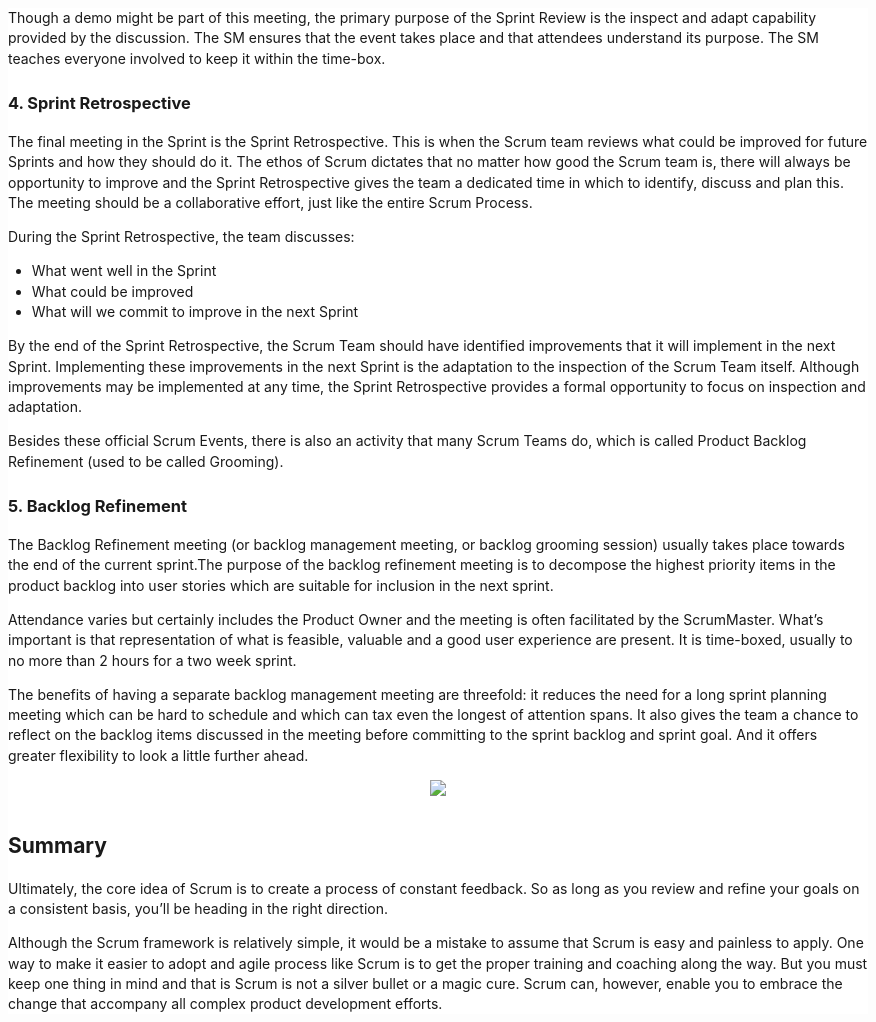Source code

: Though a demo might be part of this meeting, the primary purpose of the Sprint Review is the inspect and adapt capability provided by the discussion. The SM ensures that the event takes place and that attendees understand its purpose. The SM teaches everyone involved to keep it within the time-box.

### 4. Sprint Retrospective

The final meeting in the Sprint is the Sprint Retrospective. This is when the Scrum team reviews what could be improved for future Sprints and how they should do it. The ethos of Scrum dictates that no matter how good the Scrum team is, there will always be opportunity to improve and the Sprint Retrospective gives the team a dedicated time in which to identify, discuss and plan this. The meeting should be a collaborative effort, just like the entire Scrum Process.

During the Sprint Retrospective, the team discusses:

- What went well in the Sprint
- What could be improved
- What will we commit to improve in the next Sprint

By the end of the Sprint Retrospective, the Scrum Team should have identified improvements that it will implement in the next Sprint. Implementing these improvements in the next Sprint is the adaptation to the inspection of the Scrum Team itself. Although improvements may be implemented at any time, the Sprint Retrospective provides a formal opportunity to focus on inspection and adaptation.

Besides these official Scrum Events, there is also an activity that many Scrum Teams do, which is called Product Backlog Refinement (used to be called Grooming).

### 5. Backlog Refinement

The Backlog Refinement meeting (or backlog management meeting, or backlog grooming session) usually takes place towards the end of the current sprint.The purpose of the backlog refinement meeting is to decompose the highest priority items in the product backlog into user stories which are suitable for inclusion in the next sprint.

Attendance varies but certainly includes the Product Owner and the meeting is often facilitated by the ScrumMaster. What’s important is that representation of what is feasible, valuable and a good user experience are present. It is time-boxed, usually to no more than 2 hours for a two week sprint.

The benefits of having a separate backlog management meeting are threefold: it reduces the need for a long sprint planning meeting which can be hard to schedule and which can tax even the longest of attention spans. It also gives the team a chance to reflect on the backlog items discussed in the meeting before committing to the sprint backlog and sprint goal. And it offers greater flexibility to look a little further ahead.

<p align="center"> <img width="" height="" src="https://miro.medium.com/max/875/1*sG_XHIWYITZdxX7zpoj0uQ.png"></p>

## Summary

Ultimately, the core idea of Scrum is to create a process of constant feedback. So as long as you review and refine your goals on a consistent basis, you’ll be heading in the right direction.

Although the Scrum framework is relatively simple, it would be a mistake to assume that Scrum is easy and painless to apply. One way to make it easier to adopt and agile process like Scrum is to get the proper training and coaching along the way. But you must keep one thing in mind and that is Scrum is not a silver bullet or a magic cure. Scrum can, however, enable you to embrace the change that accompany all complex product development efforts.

------------------------------------------------

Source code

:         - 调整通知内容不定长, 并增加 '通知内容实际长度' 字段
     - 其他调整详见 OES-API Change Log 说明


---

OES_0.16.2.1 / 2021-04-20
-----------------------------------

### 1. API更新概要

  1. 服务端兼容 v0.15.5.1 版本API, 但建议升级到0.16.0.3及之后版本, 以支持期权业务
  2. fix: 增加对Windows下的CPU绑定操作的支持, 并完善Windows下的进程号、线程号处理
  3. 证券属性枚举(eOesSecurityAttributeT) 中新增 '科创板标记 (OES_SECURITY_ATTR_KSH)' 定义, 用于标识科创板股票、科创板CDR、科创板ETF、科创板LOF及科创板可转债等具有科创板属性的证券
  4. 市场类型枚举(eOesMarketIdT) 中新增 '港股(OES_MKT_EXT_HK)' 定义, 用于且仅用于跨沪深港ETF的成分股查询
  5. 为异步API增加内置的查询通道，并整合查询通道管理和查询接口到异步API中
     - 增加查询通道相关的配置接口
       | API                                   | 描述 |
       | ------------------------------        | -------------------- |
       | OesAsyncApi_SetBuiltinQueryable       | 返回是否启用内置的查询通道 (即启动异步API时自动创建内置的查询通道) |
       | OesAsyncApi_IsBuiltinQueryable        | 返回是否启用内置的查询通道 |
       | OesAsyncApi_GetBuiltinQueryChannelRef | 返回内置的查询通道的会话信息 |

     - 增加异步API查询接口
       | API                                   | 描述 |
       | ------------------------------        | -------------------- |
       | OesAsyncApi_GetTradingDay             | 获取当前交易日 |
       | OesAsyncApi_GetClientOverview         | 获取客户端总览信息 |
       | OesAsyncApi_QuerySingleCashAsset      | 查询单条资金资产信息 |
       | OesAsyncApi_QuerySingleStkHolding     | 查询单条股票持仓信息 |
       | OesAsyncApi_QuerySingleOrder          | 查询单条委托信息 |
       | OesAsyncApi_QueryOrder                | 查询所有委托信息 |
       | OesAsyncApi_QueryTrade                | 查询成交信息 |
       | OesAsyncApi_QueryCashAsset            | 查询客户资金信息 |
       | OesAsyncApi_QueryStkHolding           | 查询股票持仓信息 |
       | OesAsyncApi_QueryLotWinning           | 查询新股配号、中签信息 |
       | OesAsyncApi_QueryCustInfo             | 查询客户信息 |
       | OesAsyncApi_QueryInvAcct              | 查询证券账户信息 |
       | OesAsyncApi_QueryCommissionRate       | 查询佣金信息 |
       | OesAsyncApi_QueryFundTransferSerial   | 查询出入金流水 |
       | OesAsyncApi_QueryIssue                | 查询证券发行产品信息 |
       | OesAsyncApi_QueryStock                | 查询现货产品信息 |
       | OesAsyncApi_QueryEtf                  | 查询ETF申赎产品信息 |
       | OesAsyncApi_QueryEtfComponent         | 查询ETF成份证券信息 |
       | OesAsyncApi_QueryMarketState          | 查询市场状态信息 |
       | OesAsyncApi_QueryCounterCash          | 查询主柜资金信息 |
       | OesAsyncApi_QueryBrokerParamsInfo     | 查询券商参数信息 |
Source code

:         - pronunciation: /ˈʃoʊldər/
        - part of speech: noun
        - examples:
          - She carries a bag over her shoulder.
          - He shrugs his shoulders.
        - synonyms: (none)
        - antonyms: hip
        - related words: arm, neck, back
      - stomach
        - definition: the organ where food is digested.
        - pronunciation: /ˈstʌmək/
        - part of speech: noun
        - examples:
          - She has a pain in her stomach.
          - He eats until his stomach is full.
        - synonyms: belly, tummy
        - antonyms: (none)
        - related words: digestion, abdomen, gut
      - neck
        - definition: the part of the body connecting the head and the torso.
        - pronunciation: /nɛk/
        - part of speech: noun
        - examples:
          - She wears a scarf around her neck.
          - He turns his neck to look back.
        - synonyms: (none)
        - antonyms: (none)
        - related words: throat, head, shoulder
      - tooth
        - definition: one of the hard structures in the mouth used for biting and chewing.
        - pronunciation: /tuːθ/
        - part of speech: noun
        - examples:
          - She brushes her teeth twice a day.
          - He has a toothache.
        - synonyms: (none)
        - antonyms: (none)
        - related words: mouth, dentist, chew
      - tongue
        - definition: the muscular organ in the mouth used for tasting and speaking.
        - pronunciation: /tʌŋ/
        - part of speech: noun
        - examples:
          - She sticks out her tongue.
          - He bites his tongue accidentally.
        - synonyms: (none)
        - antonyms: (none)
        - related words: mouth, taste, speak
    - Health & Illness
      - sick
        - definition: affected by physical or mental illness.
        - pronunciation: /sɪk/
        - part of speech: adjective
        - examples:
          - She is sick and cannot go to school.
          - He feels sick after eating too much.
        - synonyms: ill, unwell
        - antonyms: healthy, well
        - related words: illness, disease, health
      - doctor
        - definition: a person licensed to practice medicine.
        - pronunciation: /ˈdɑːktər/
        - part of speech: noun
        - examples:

------------------------------------------------

#### [Work instruction]
Return exactly, and only, the lines above starting at the line that contains "### 1. API更新概要" and ending at the line that contains "- 增加查询通道相关的配置接口".

#### [Answer]
### 1. API更新概要

  1. 服务端兼容 v0.15.5.1 版本API, 但建议升级到0.16.0.3及之后版本, 以支持期权业务
  2. fix: 增加对Windows下的CPU绑定操作的支持, 并完善Windows下的进程号、线程号处理
  3. 证券属性枚举(eOesSecurityAttributeT) 中新增 '科创板标记 (OES_SECURITY_ATTR_KSH)' 定义, 用于标识科创板股票、科创板CDR、科创板ETF、科创板LOF及科创板可转债等具有科创板属性的证券
  4. 市场类型枚举(eOesMarketIdT) 中新增 '港股(OES_MKT_EXT_HK)' 定义, 用于且仅用于跨沪深港ETF的成分股查询
  5. 为异步API增加内置的查询通道，并整合查询通道管理和查询接口到异步API中
     - 增加查询通道相关的配置接口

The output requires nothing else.